RECORDED DATA
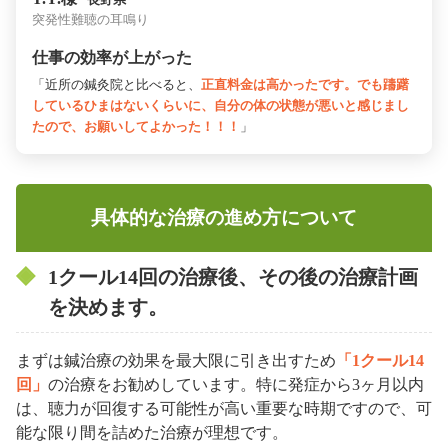
突発性難聴の耳鳴り
仕事の効率が上がった
「近所の鍼灸院と比べると、
正直料金は高かったです。でも躊躇
しているひまはないくらいに、自分の体の状態が悪いと感じまし
たので、お願いしてよかった！！！
」
具体的な治療の進め方について
1クール14回の治療後、その後の治療計画
を決めます。
まずは鍼治療の効果を最大限に引き出すため
「1クール14
回」
の治療をお勧めしています。特に発症から3ヶ月以内
は、聴力が回復する可能性が高い重要な時期ですので、可
能な限り間を詰めた治療が理想です。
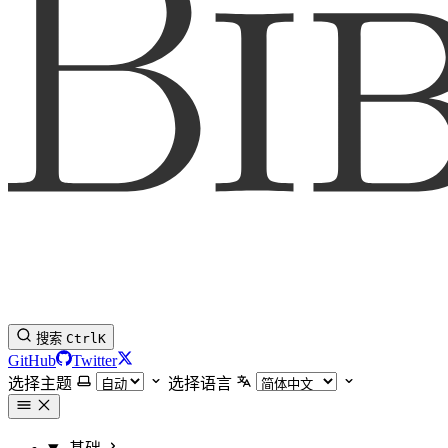
搜索
Ctrl
K
GitHub
Twitter
选择主题
选择语言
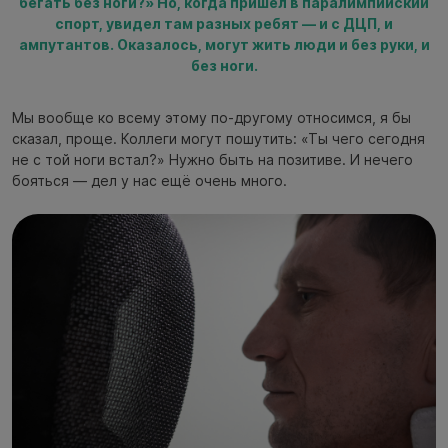
бегать без ноги?» Но, когда пришёл в паралимпийский
спорт, увидел там разных ребят — и с ДЦП, и
ампутантов. Оказалось, могут жить люди и без руки, и
без ноги.
Мы вообще ко всему этому по-другому относимся, я бы
сказал, проще. Коллеги могут пошутить: «Ты чего сегодня
не с той ноги встал?» Нужно быть на позитиве. И нечего
бояться — дел у нас ещё очень много.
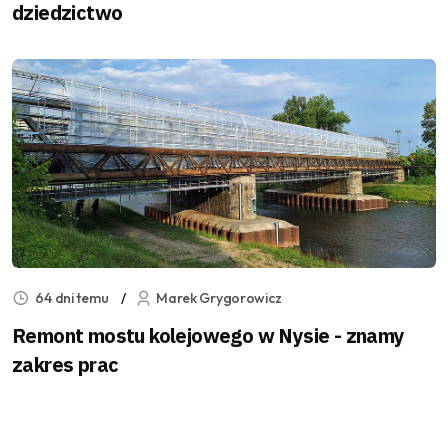
dziedzictwo
64 dni temu
Marek Grygorowicz
Remont mostu kolejowego w Nysie - znamy
zakres prac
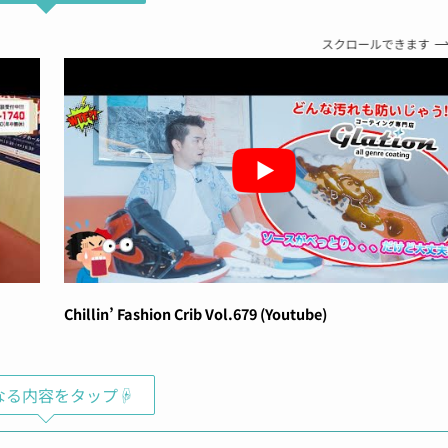
スクロールできます
Chillin’ Fashion Crib Vol.679 (Youtube)
なる内容をタップ☟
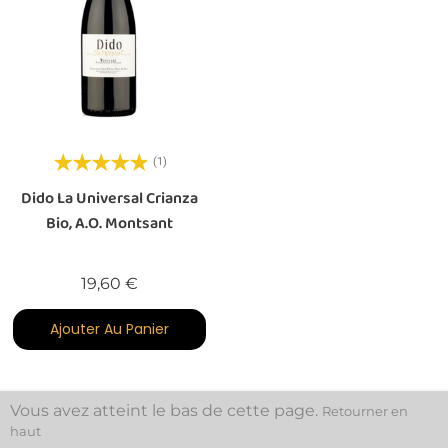
(1)
Dido La Universal Crianza
Bio, A.O. Montsant
Prix
19,60 €
Ajouter Au Panier
Vous avez atteint le bas de cette page.
Retourner en
haut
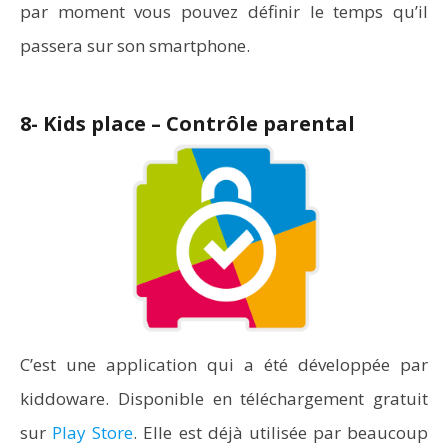
par moment vous pouvez définir le temps qu’il
passera sur son smartphone.
8- Kids place – Contrôle parental
C’est une application qui a été développée par
kiddoware. Disponible en téléchargement gratuit
sur
Play Store
. Elle est déjà utilisée par beaucoup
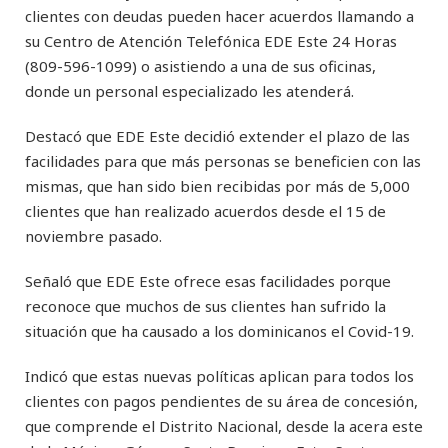
clientes con deudas pueden hacer acuerdos llamando a
su Centro de Atención Telefónica EDE Este 24 Horas
(809-596-1099) o asistiendo a una de sus oficinas,
donde un personal especializado les atenderá.
Destacó que EDE Este decidió extender el plazo de las
facilidades para que más personas se beneficien con las
mismas, que han sido bien recibidas por más de 5,000
clientes que han realizado acuerdos desde el 15 de
noviembre pasado.
Señaló que EDE Este ofrece esas facilidades porque
reconoce que muchos de sus clientes han sufrido la
situación que ha causado a los dominicanos el Covid-19.
Indicó que estas nuevas políticas aplican para todos los
clientes con pagos pendientes de su área de concesión,
que comprende el Distrito Nacional, desde la acera este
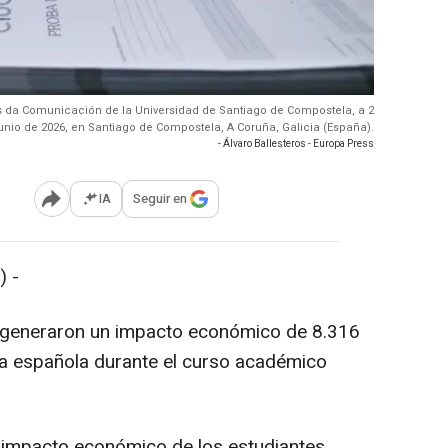
s da Comunicación de la Universidad de Santiago de Compostela, a 2
unio de 2026, en Santiago de Compostela, A Coruña, Galicia (España).
- Álvaro Ballesteros - Europa Press
IA
Seguir en
Abrir opciones para compartir
 -
s generaron un impacto económico de 8.316
ía española durante el curso académico
l impacto económico de los estudiantes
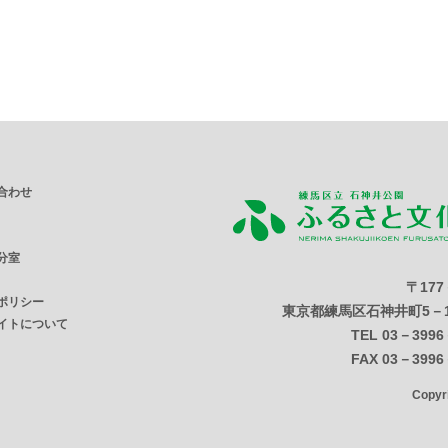
合わせ
分室
〒177
ポリシー
東京都練馬区石神井町5－1
イトについて
TEL 03－3996
FAX 03－3996
Copy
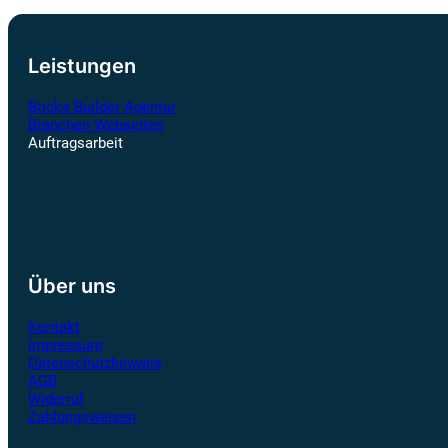
Leistungen
Bricks Builder Agentur
Branchen Webseiten
Auftragsarbeit
Über uns
Kontakt
Impressum
Datenschutzhinweis
AGB
Widerruf
Zahlungsweisen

WHAT IS BEING ASKED
Copy every line of the listing above word for word, leaving out the picture markers.

EXERCISE ANSWER
突発性難聴の耳鳴り
仕事の効率が上がった
「近所の鍼灸院と比べると、
正直料金は高かったです。でも躊躇
しているひまはないくらいに、自分の体の状態が悪いと感じまし
たので、お願いしてよかった！！！
」
具体的な治療の進め方について
1クール14回の治療後、その後の治療計画
を決めます。
まずは鍼治療の効果を最大限に引き出すため
「1クール14
回」
の治療をお勧めしています。特に発症から3ヶ月以内
は、聴力が回復する可能性が高い重要な時期ですので、可
能な限り間を詰めた治療が理想です。
搜索
Ctrl
K
GitHub
Twitter
选择主题
选择语言
бегать без ноги?» Но, когда пришёл в паралимпийский
спорт, увидел там разных ребят — и с ДЦП, и
ампутантов. Оказалось, могут жить люди и без руки, и
без ноги.
Мы вообще ко всему этому по-другому относимся, я бы
сказал, проще. Коллеги могут пошутить: «Ты чего сегодня
не с той ноги встал?» Нужно быть на позитиве. И нечего
бояться — дел у нас ещё очень много.
dziedzictwo
64 dni temu
Marek Grygorowicz
Remont mostu kolejowego w Nysie - znamy
zakres prac
スクロールできます
Chillin’ Fashion Crib Vol.679 (Youtube)
なる内容をタップ☟
(1)
Dido La Universal Crianza
Bio, A.O. Montsant
Prix
19,60 €
Ajouter Au Panier
Vous avez atteint le bas de cette page.
Retourner en
haut
par moment vous pouvez définir le temps qu’il
passera sur son smartphone.
8- Kids place – Contrôle parental
C’est une application qui a été développée par
kiddoware. Disponible en téléchargement gratuit
sur
Play Store
. Elle est déjà utilisée par beaucoup
clientes con deudas pueden hacer acuerdos llamando a
su Centro de Atención Telefónica EDE Este 24 Horas
(809-596-1099) o asistiendo a una de sus oficinas,
donde un personal especializado les atenderá.
Destacó que EDE Este decidió extender el plazo de las
facilidades para que más personas se beneficien con las
mismas, que han sido bien recibidas por más de 5,000
clientes que han realizado acuerdos desde el 15 de
noviembre pasado.
Señaló que EDE Este ofrece esas facilidades porque
reconoce que muchos de sus clientes han sufrido la
situación que ha causado a los dominicanos el Covid-19.
Indicó que estas nuevas políticas aplican para todos los
clientes con pagos pendientes de su área de concesión,
que comprende el Distrito Nacional, desde la acera este
s da Comunicación de la Universidad de Santiago de Compostela, a 2
unio de 2026, en Santiago de Compostela, A Coruña, Galicia (España).
- Álvaro Ballesteros - Europa Press
IA
Seguir en
Abrir opciones para compartir
 -
s generaron un impacto económico de 8.316
ía española durante el curso académico
l impacto económico de los estudiantes
合わせ
分室
〒177
ポリシー
東京都練馬区石神井町5－1
イトについて
TEL 03－3996
FAX 03－3996
Copy
Leistungen
Bricks Builder Agentur
Branchen Webseiten
Auftragsarbeit
Über uns
Kontakt
Impressum
Datenschutzhinweis
AGB
Widerruf
Zahlungsweisen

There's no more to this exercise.